By Michael Salcman, The Potomac,
Summer 2010

John Burstein is an artist and writer who self-publishes poetry chapbooks that he calls "booklets;" these modest objects share the pluses and minuses of Wagnerian opera: diminutive gesamtwerks in which the total effect is produced through a combination of visual poetry, philosophical rumination and knotty song-like (koan-like?) poems that Burstein calls "riddles." By this point you are either puzzled or intrigued.

As both poet and art critic I am perhaps his ideal reader and his worst nightmare. I have rarely been so impressed with the watercolors and crayons of an artist heretofore unknown to me, one who speaks of himself in the third person. The pictures in Home Visit from 2009 relate to classic 20th century German-speaking masters like Paul Klee and Hans Hofmann, as well as artists of contemporary import like Joseph Beuys and Thomas Schutte, also of German origin. Behind these expressionist doodles lie the coloristic flourishes and sketchiness of Matisse. The quotes are from philosophers like Wittgenstein, Arendt, Marcuse, Kant and Aristotle; at least one is from a poet, Richard Howard. The association of images and philosophic quotations is very Germanic. The poetry is gnomic in its brevity and essential unknowingness. Here is "House" in its entirety:

Still underlies the lies outside In the air I breathe Sunday. Bellows exhale a breeze. A rain, then sun Fills the bellows up.

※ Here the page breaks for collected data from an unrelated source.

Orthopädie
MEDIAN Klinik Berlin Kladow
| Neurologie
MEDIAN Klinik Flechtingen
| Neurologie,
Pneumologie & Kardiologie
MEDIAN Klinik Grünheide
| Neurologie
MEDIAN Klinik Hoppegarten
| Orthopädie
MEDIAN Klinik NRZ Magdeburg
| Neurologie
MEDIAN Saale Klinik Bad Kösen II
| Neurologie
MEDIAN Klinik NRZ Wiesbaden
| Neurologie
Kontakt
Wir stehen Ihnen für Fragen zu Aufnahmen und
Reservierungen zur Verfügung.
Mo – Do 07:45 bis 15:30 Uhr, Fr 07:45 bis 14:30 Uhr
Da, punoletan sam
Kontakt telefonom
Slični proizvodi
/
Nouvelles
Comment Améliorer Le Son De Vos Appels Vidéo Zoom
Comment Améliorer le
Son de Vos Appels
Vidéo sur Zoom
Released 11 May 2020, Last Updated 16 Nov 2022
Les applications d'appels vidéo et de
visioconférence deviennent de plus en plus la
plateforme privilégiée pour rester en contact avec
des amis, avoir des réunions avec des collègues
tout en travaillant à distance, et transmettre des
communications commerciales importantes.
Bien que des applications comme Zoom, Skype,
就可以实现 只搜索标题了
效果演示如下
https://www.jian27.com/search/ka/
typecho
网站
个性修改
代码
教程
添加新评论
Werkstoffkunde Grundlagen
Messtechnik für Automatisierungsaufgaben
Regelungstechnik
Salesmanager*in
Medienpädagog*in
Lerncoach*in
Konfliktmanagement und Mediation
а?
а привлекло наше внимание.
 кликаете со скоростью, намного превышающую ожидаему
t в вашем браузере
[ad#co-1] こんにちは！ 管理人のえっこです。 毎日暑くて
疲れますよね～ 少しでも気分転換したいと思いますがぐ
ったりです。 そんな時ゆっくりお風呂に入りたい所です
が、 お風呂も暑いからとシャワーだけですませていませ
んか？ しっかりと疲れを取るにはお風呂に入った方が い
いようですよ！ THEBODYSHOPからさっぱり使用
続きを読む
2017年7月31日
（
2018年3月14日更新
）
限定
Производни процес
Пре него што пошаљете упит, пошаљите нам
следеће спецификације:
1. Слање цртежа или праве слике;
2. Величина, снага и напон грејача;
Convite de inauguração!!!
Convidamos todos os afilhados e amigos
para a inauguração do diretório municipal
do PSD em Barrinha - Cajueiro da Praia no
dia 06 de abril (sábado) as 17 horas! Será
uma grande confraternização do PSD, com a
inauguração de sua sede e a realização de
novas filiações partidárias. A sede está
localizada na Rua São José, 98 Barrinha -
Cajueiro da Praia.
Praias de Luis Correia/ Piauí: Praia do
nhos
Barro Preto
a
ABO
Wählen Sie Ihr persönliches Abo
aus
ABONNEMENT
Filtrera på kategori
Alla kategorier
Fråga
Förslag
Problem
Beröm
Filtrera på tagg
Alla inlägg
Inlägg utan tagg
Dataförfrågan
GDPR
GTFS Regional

The repetition of sounds and words, the use of capitals at the start of each line plays against the fragmentary sense of the lines, the formal against the informal. The child-like crayon of a house on the opposite page immeasurably enhances the poem, the flesh-like pinks of the walls overwhelming the roof and garden. There is an off-hand informality that reminds me of Robert Creeley, another poet who often set his poems against visual images, for example those of Archie Rand. The quote from Marcuse on the next page, "phantasy links the conscious with the unconscious; it builds the bridge between the irreconcilable demands of object and subject", serves to summarize Burstein's artistic program. Of course, Burstein is fully capable of summarizing his own artistic program; in "Reflection," a poem facing a Matissian interior, he writes:

These things are to a museum what words a poem:


The elision of the verb in "what words a poem" creates a new verb out of "words," as if poems have the same power of

self-creation that individuals and poets have. But the poem is less mysterious than the lovely drawing on the opposite page. Some of the illustrations border on the abstract; "Possession" is truly lovely in this regard. By contrast, the poem facing it is banal by comparison and involves a minor artist of the School of Paris, Andre L'Hote. The poems are further wounded by the surrounding philosophic quotes, often longer and more thought provoking than the slender reeds of Burstein's verse. Burstein is a student of "traditional" cultures, religion and politics, who splits his time between Mexico and Brooklyn. In his Artist's Statement he spends much more time analyzing his visual style than he does his poetry, referring to his artistic product as "image-text." I think this is appropriate and revealing. In an earlier booklet from 2008, "Riddles," Burstein calls his "sketch-doodles," "nothing more than riddles"; I would agree that his poems are sketches but the images are clearly more than doodles, they have an insouciant ease of elaboration, of color and light, of intuited shape. The poems in the earlier booklet are more Eastern in tone and more complete in their incompleteness. The philosophic quotations are helpfully banished to the back in a section called "Notes and Quotes" and the poems are allowed to breathe opposite the images:

Apropos Art

Logic deconstructs,
Science deducts,
Art constructs,
So it was.

Analysis of predicates,
No longer synthesis,
Now produces artifacts,
As though apriori.

The physical construction of a book does influence its subjective reception. This poem faces a mysterious pencil drawing of a chair that resembles an Ocean Park drawing by the American master Richard Diebenkorn; it shares the ominous tone of simple objects in the drawings and sculpture of the contemporary artist Robert Gober. I am more impressed with the totality of Burstein's images and text than I am with the poems alone. I have no doubt that he is a serious student of philosophic texts and knows far more about these matters than I do but Burstein needs to invest his words with the specificity, concreteness, color and variety that his images possess. At the very least, he should un-tether his poems from the significant texts that surround the subtle and delicate music of his poems.